From the entries below, tally the lines with "mCloud" in them and reply with that figure only.
****
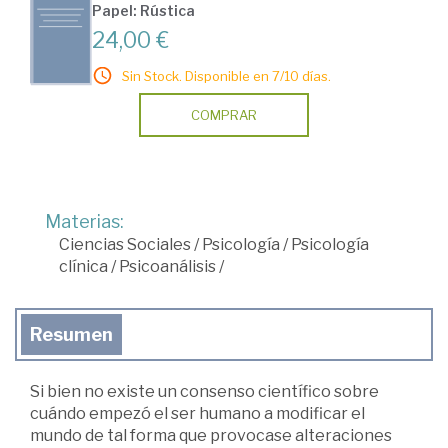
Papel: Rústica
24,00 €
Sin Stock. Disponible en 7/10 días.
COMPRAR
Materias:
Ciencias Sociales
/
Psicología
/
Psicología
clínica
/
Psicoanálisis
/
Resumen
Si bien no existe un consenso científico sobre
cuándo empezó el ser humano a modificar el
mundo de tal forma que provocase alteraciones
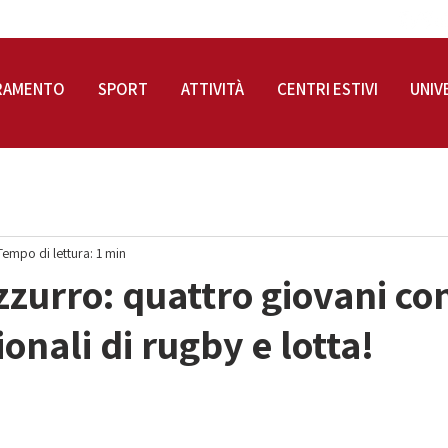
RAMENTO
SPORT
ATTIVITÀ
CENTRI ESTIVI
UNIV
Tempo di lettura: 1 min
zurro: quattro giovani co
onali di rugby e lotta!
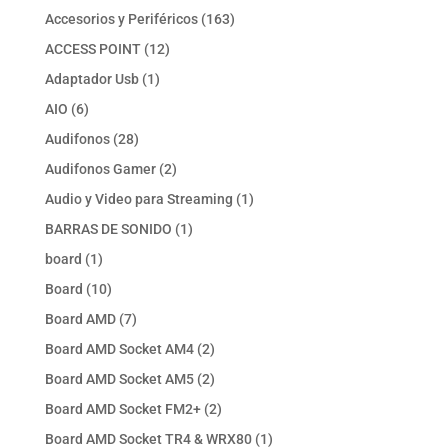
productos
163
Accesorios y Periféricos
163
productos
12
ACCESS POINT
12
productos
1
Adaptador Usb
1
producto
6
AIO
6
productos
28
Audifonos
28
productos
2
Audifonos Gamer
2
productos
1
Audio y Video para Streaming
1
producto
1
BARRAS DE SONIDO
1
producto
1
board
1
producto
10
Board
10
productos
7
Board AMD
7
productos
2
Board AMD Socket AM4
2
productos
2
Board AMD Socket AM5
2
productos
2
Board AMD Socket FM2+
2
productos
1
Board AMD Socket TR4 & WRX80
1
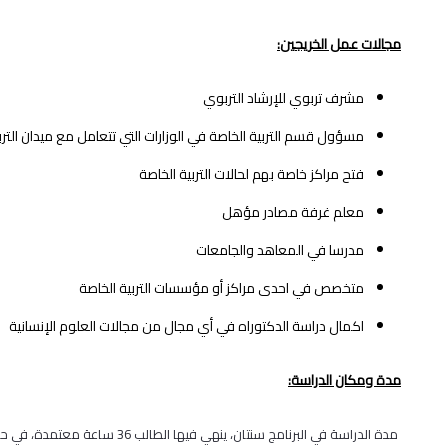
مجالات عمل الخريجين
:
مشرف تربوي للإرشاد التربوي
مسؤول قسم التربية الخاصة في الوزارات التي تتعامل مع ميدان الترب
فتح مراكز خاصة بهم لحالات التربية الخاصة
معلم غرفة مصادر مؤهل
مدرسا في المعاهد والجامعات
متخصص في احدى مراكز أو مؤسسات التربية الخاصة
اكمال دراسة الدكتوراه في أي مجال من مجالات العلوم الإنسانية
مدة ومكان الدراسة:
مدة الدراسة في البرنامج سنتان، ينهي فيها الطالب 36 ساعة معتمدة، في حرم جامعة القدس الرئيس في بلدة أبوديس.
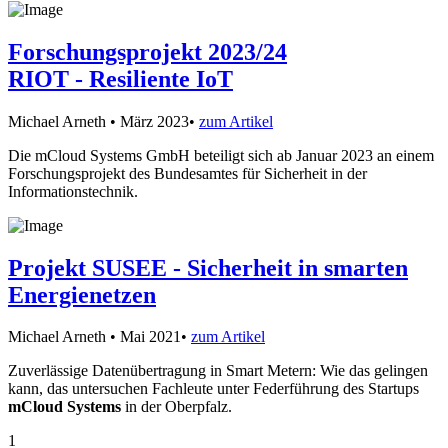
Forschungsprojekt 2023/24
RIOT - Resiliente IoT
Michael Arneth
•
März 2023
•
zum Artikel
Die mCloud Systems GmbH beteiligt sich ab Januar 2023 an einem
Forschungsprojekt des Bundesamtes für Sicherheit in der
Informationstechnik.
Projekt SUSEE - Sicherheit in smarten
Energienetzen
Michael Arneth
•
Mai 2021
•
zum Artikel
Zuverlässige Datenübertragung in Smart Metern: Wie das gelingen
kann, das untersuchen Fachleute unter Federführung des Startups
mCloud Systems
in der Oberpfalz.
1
****
* _YOUR SOLUTION_
2